WRITTEN TASK:
Retype every line from the top of the entries down to the one with "i_ALU_result : i_read_data;", both included, and skip the pictures.

RECORDS TO USE:
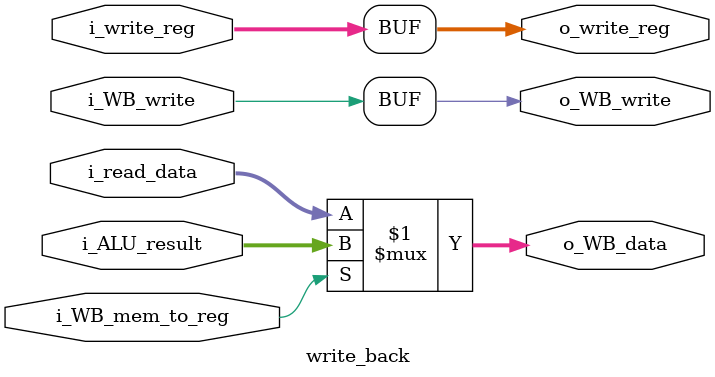
<source format=v>
module write_back (
    input wire [ 4:0] i_write_reg,   // registro de destino donde se escriben los resultados en WB
    input wire [31:0] i_ALU_result,
    input wire [31:0] i_read_data,   // data leida de memoria

    // senales de control (input)
    input wire i_WB_write,  // si 1 la instruccion escribe en el banco de registros
    input wire i_WB_mem_to_reg,  // si 0 guardo el valor de MEM (load) sino el valor de ALU (tipo R)

    // salidas de la etapa
    output wire [4:0] o_write_reg,  // registro de destino donde se escriben los resultados en WB
    output wire [31:0] o_WB_data,  // data que se escribe en el banco de registros
    output wire o_WB_write  // si 1 la instruccion escribe en el banco de registros
);

  assign o_write_reg = i_write_reg;
  assign o_WB_data   = i_WB_mem_to_reg ? i_ALU_result : i_read_data;
  assign o_WB_write  = i_WB_write;

endmodule
</source>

ANSWER SPACE:
<source format=v>
module write_back (
    input wire [ 4:0] i_write_reg,   // registro de destino donde se escriben los resultados en WB
    input wire [31:0] i_ALU_result,
    input wire [31:0] i_read_data,   // data leida de memoria

    // senales de control (input)
    input wire i_WB_write,  // si 1 la instruccion escribe en el banco de registros
    input wire i_WB_mem_to_reg,  // si 0 guardo el valor de MEM (load) sino el valor de ALU (tipo R)

    // salidas de la etapa
    output wire [4:0] o_write_reg,  // registro de destino donde se escriben los resultados en WB
    output wire [31:0] o_WB_data,  // data que se escribe en el banco de registros
    output wire o_WB_write  // si 1 la instruccion escribe en el banco de registros
);

  assign o_write_reg = i_write_reg;
  assign o_WB_data   = i_WB_mem_to_reg ? i_ALU_result : i_read_data;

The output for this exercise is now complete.